Search engine friendly Drupal URL's

Date: Wed Dec 31 2008 Drupal
Drupal and Clean URL's described how to enable "Clean URL's" in Drupal. It's useful to know why you should enable Clean URL's.

Out of the box Drupal default URL format is:

example.com/?q=node/12345
.

While not terribly egregious this URL format is not helpful for search engine optimization. One rule of thumb in SEO is for the URL to contain words relevant to the article. The default URL of node/12345 is not relevant to the article.

A big mark against the "?q=" portion of the default Drupal URL is that it's the standard indicator of dynamic pages. Google has some webmaster guidelines and has this to say about '?' in URL's http://www.google.com/support/webmasters/bin/answer.py?answer=35769

If you decide to use dynamic pages (i.e., the URL contains a "?" character), be aware that not every search engine spider crawls dynamic pages as well as static pages. It helps to keep the parameters short and the number of them few.

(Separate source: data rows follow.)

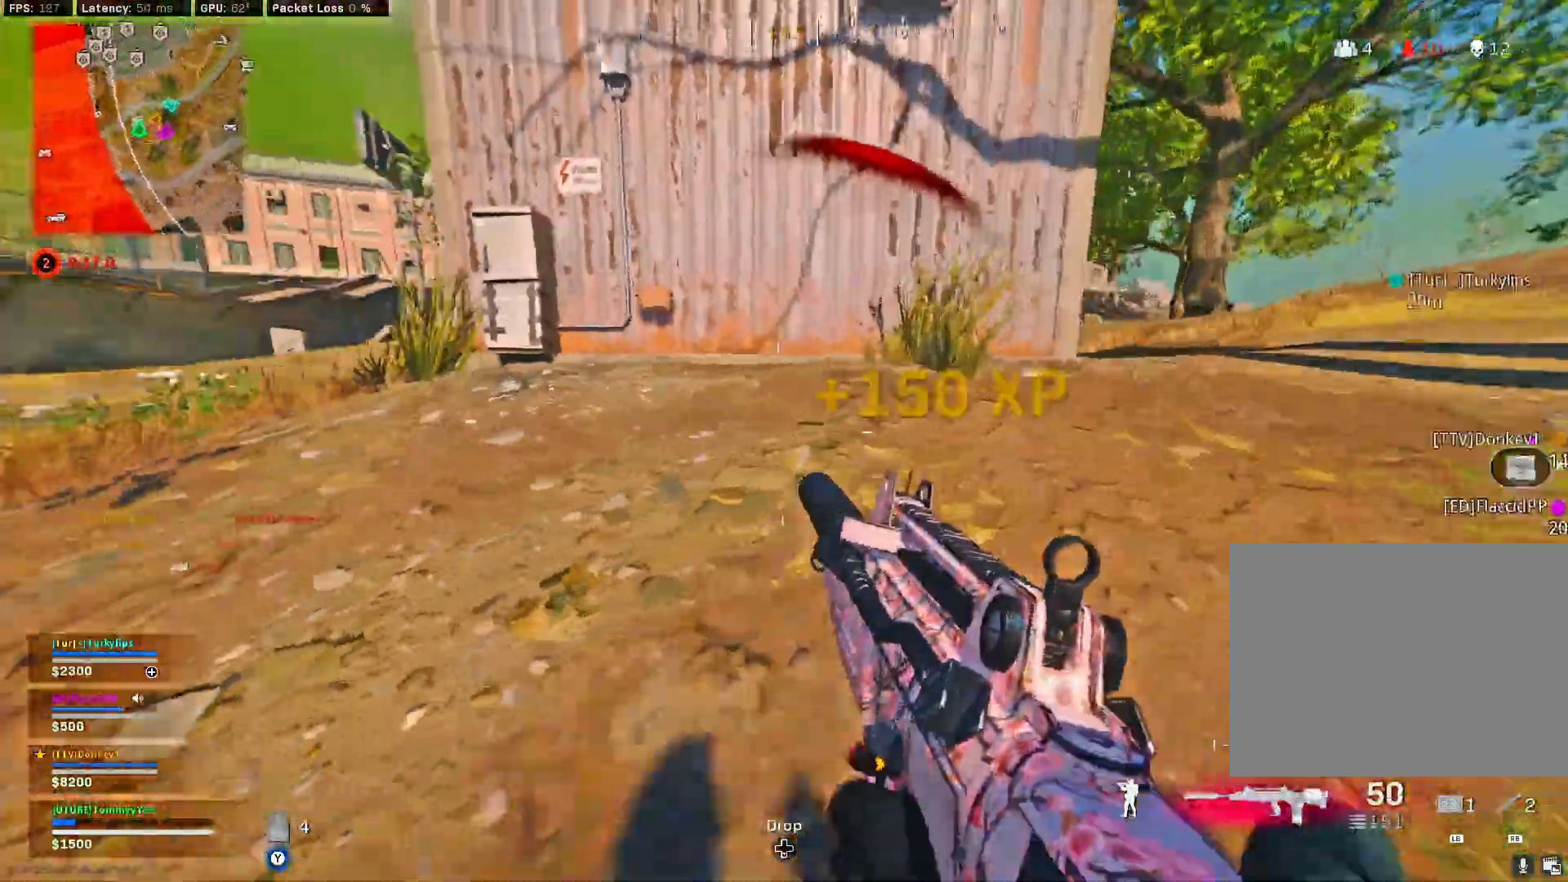
{"buttons": ["CROSS", "TRIANGLE"], "left_stick": "up-left", "right_stick": "center", "events": [[67, "CROSS", "down"], [117, "TRIANGLE", "down"], [150, "left_stick", "up-left"], [233, "TRIANGLE", "up"], [367, "TRIANGLE", "down"]]}
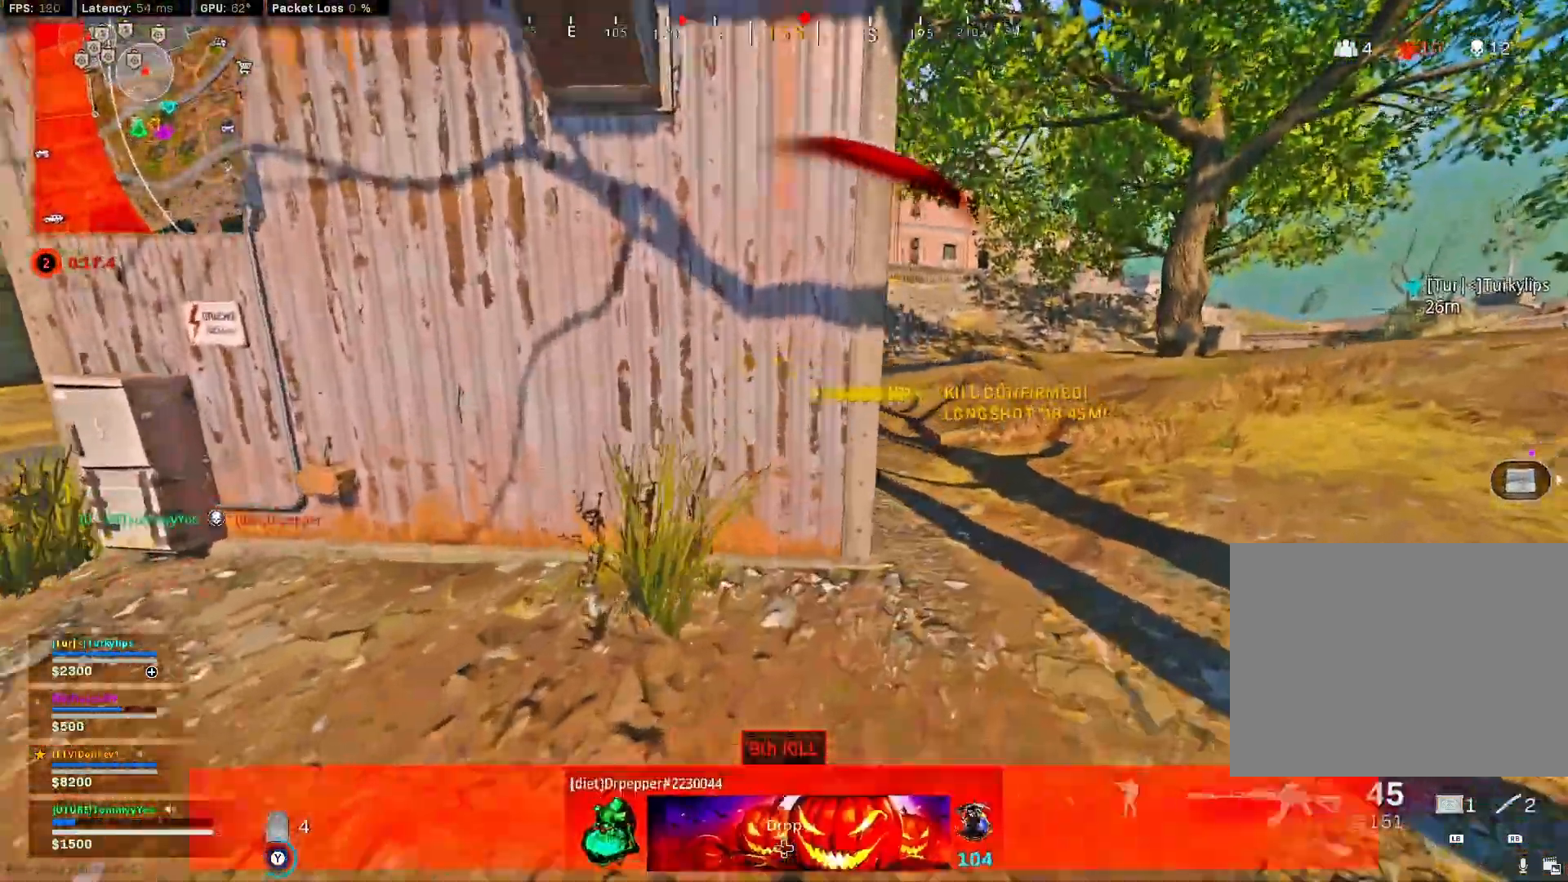
{"buttons": ["CROSS", "TRIANGLE"], "left_stick": "up-left", "right_stick": "center", "events": []}
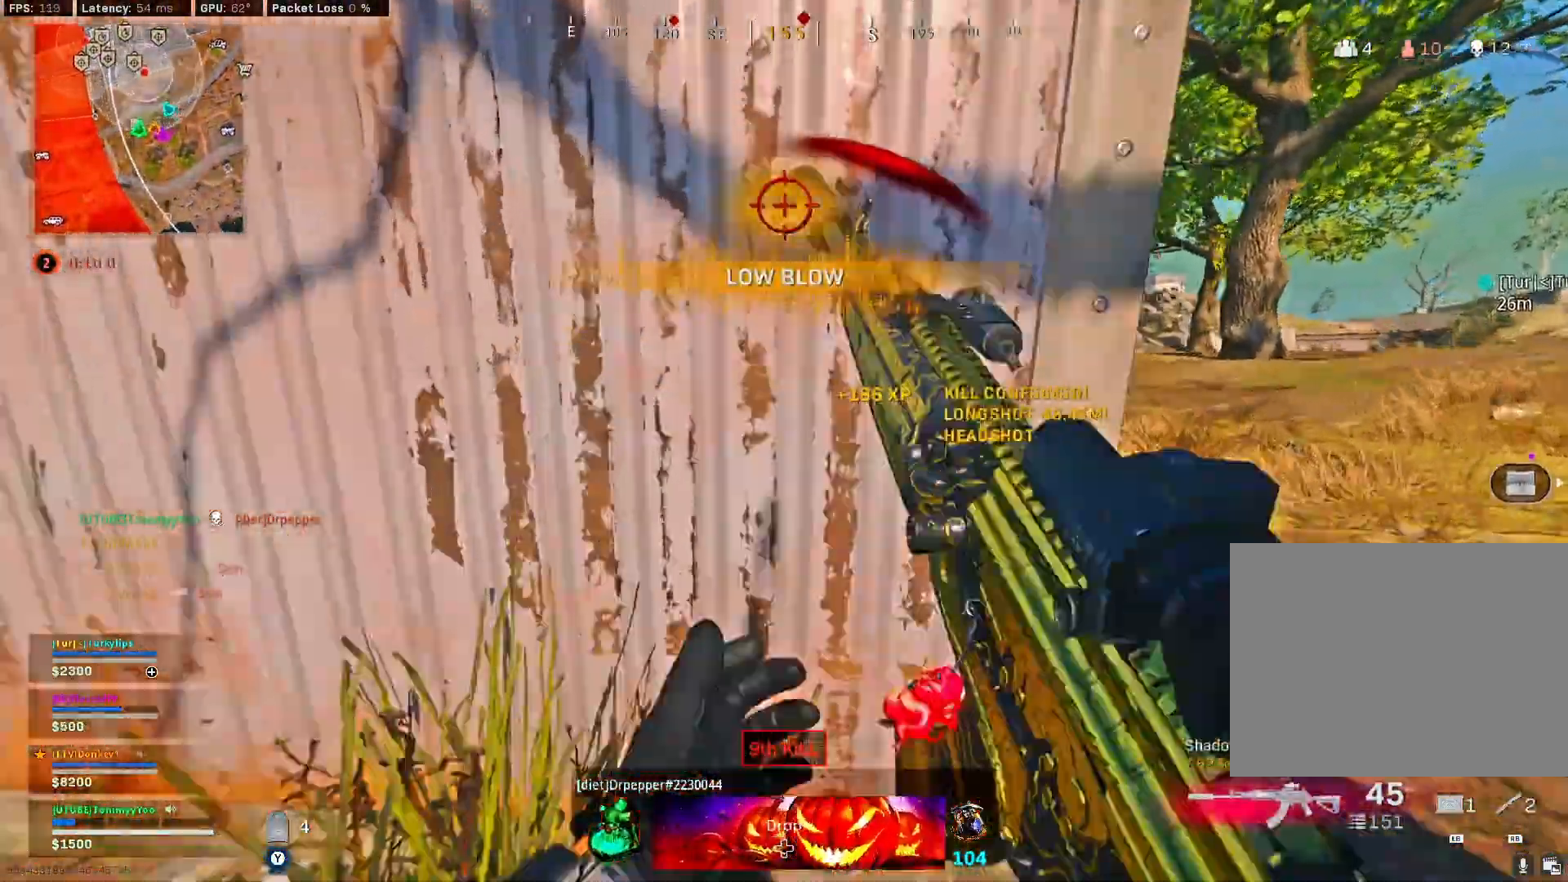
{"buttons": ["CROSS", "TRIANGLE"], "left_stick": "center", "right_stick": "center", "events": [[33, "TRIANGLE", "up"], [33, "left_stick", "down-left"], [83, "TRIANGLE", "down"], [117, "left_stick", "up-left"], [200, "left_stick", "center"], [350, "left_stick", "up-left"], [483, "left_stick", "center"]]}
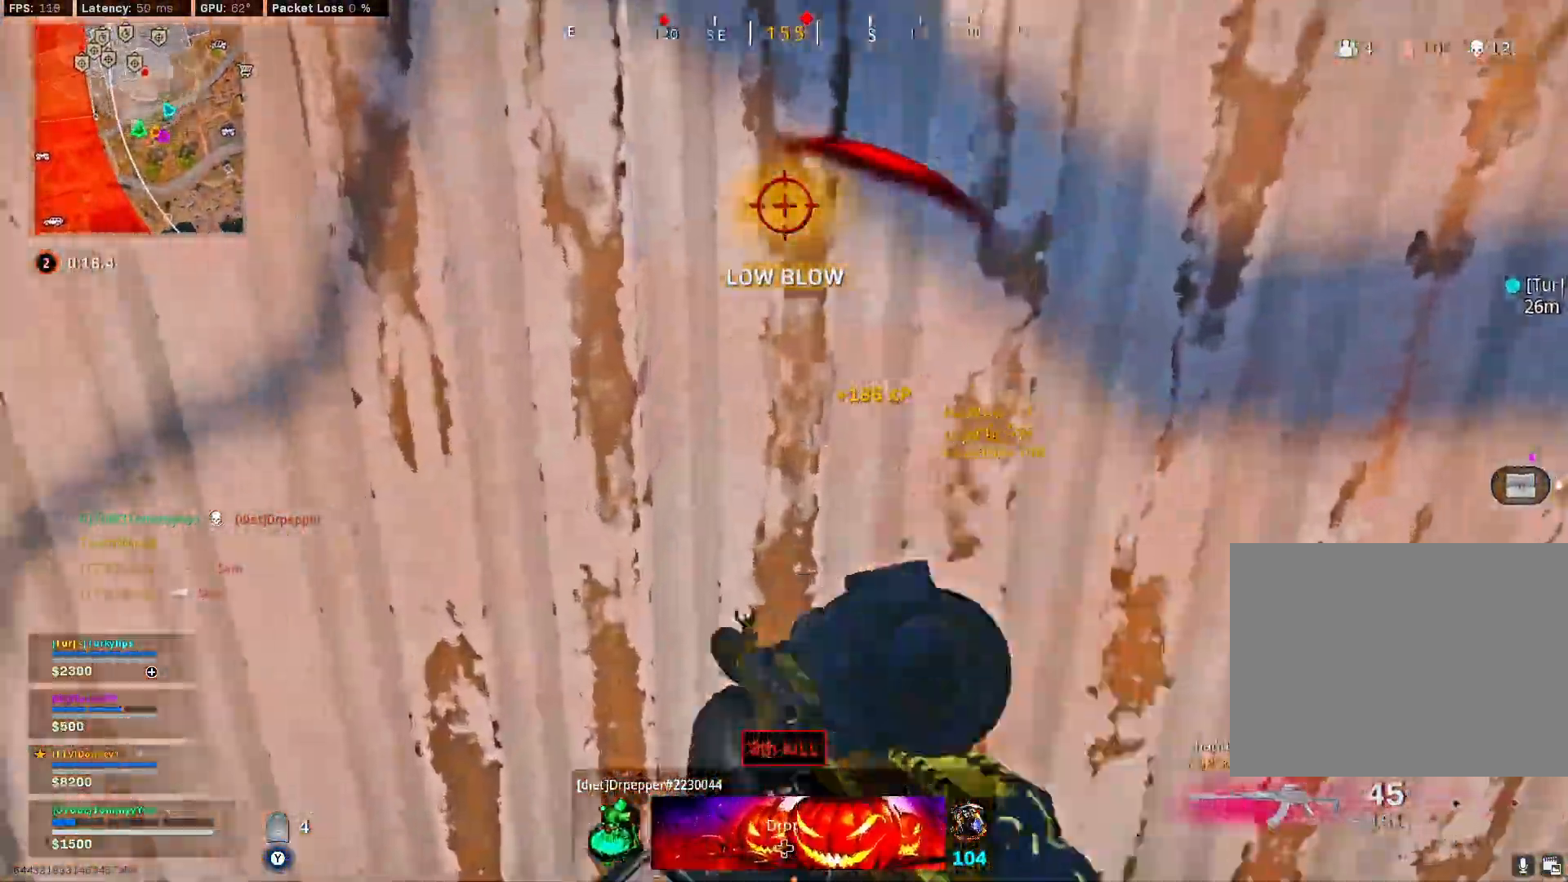
{"buttons": ["CROSS"], "left_stick": "right", "right_stick": "up-right", "events": [[33, "left_stick", "right"], [83, "left_stick", "center"], [133, "left_stick", "left"], [217, "left_stick", "center"], [350, "TRIANGLE", "up"], [417, "left_stick", "right"], [467, "right_stick", "up-right"]]}
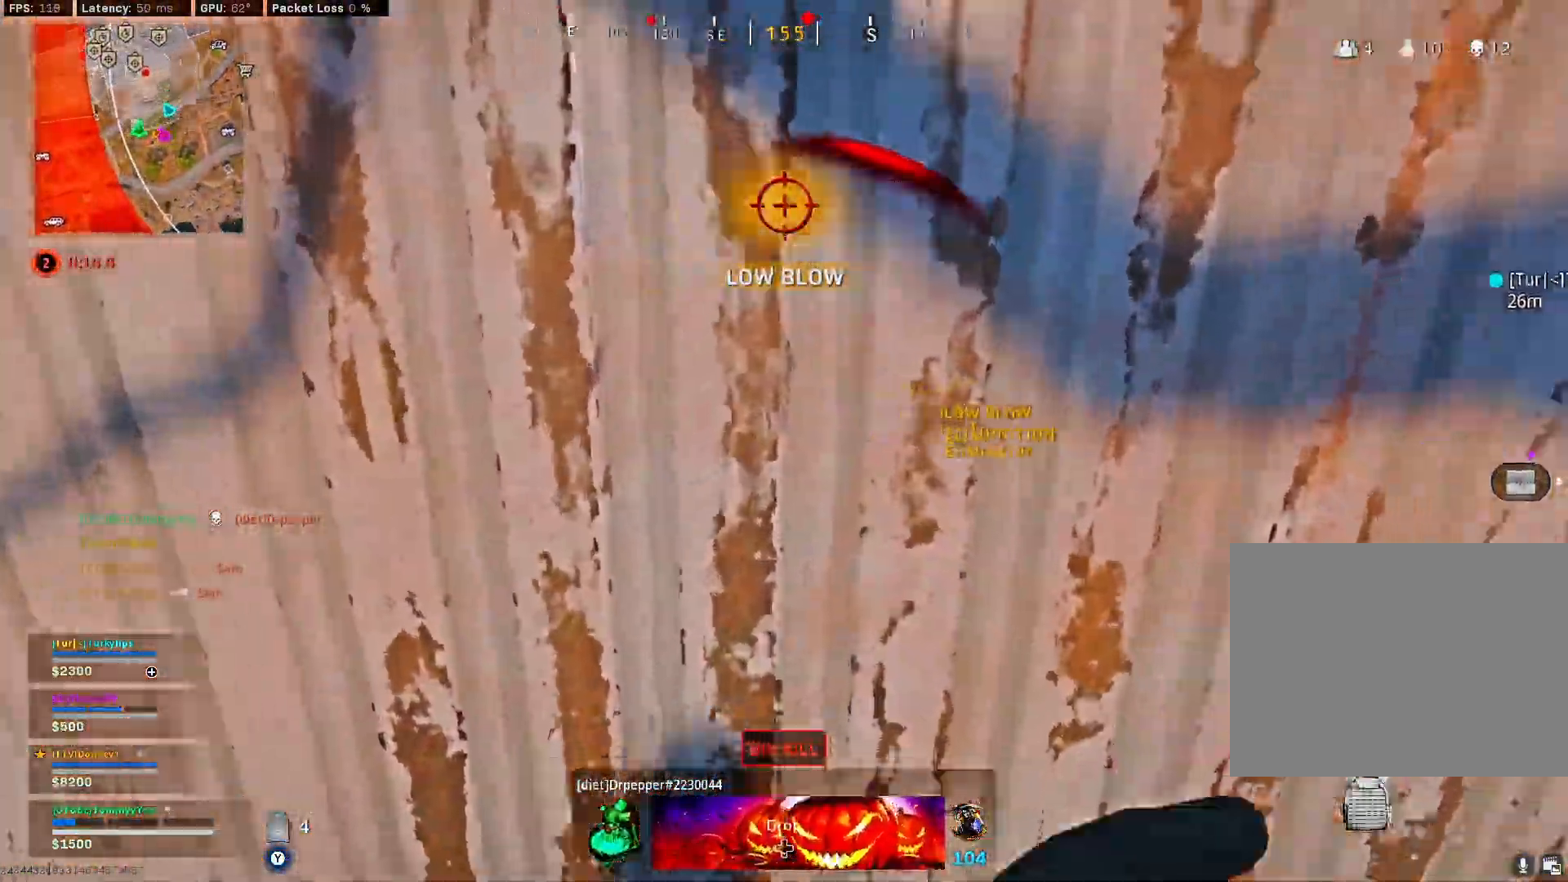
{"buttons": [], "left_stick": "right", "right_stick": "center", "events": [[133, "right_stick", "center"], [383, "left_stick", "left"], [467, "CROSS", "up"], [483, "left_stick", "right"]]}
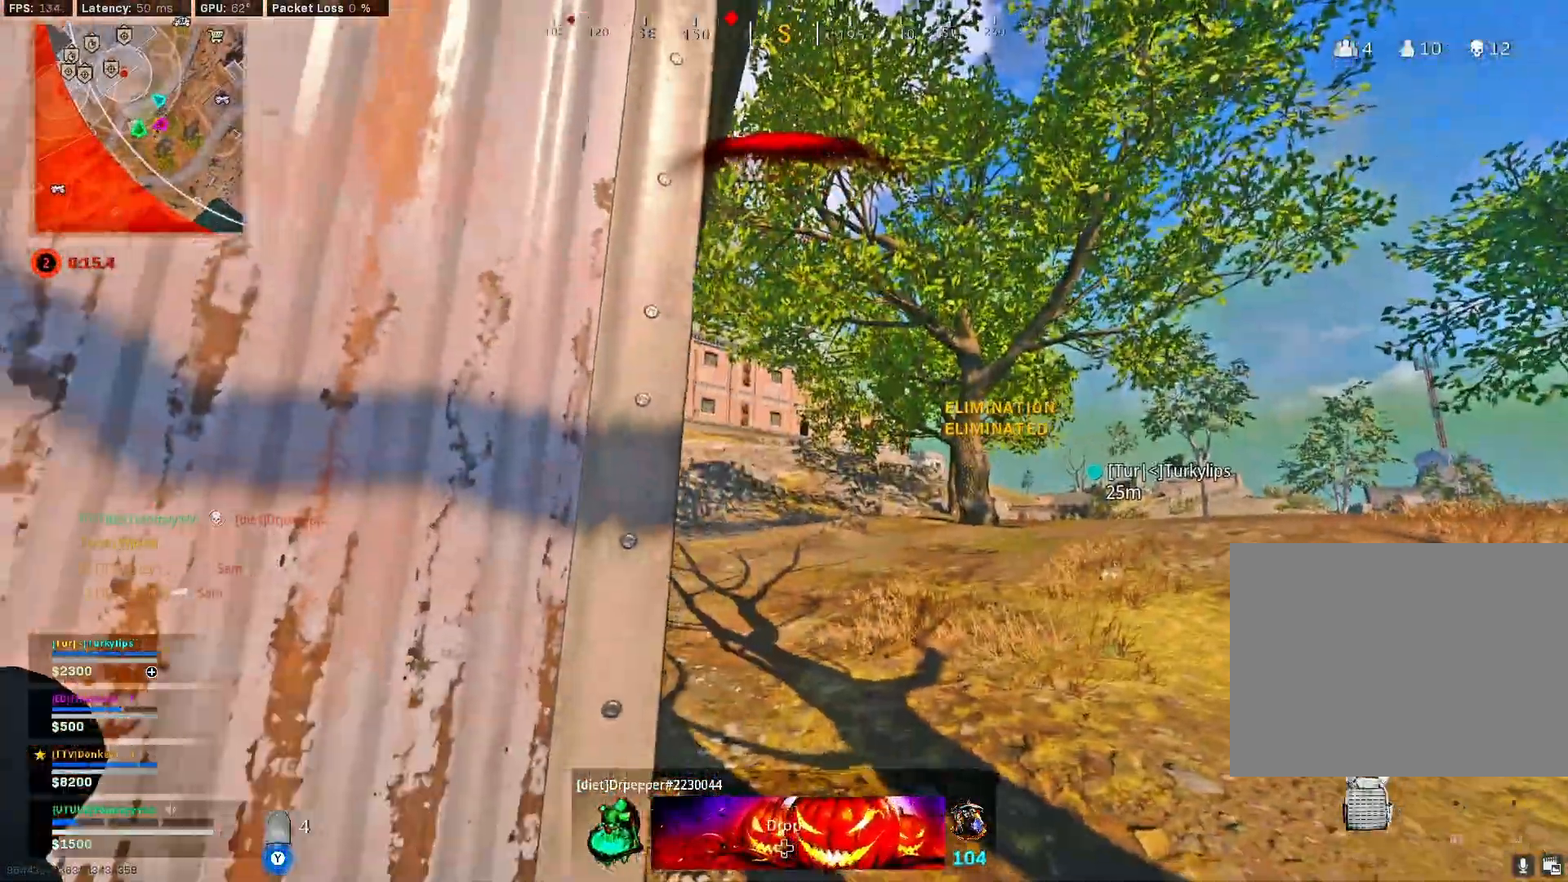
{"buttons": [], "left_stick": "left", "right_stick": "center", "events": [[17, "right_stick", "left"], [200, "right_stick", "center"], [250, "left_stick", "left"]]}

I think the reason search engines prefer URL's containing words relevant to the URL is to enable the users to better understand what they might see or read when following a URL. Google concurs: http://www.google.com/support/webmasters/bin/answer.py?answer=76329&hl=en

Consider: http://davidherron.com/book-page/89-podcasting-overview-instructions-and-notes

Just by reading that URL you might get the idea it's about podcasting, right? That's what the search engines might be encouraging us to do, to make our URL's be useful to humans.

Another effect is that when someone pastes a bare URL into a content management system, the CMS often automatically turns that URL into


<a href="/davidherron.com/URL.html">URL</a>

This means the URL will become the text of its link. Another rule of thumb in SEO is to make the link text have keywords related to the article.

The first step to SEO-friendly Drupal URL's is to enable "Clean URL's". Drupal and Clean URL's covers how to do this, the effect is to remove the "?q=" portion of the default Drupal URL format.

Drupal has a built-in feature named "URL Aliases" that causes Drupal to do a different URL for a page. After enabling the URL Aliases module the node create/edit page will have a new section, URL path settings. However you have to a) remember to do this, b) manually concoct meaningful URL's, etc ..

The pathauto module makes this automatic. Drupal and Clean URL's also goes over installation of pathauto. The effect of pathauto is to take relevant values from the article, do a bit of URLization, convert those article-values into a URL, and install that as the URL Alias.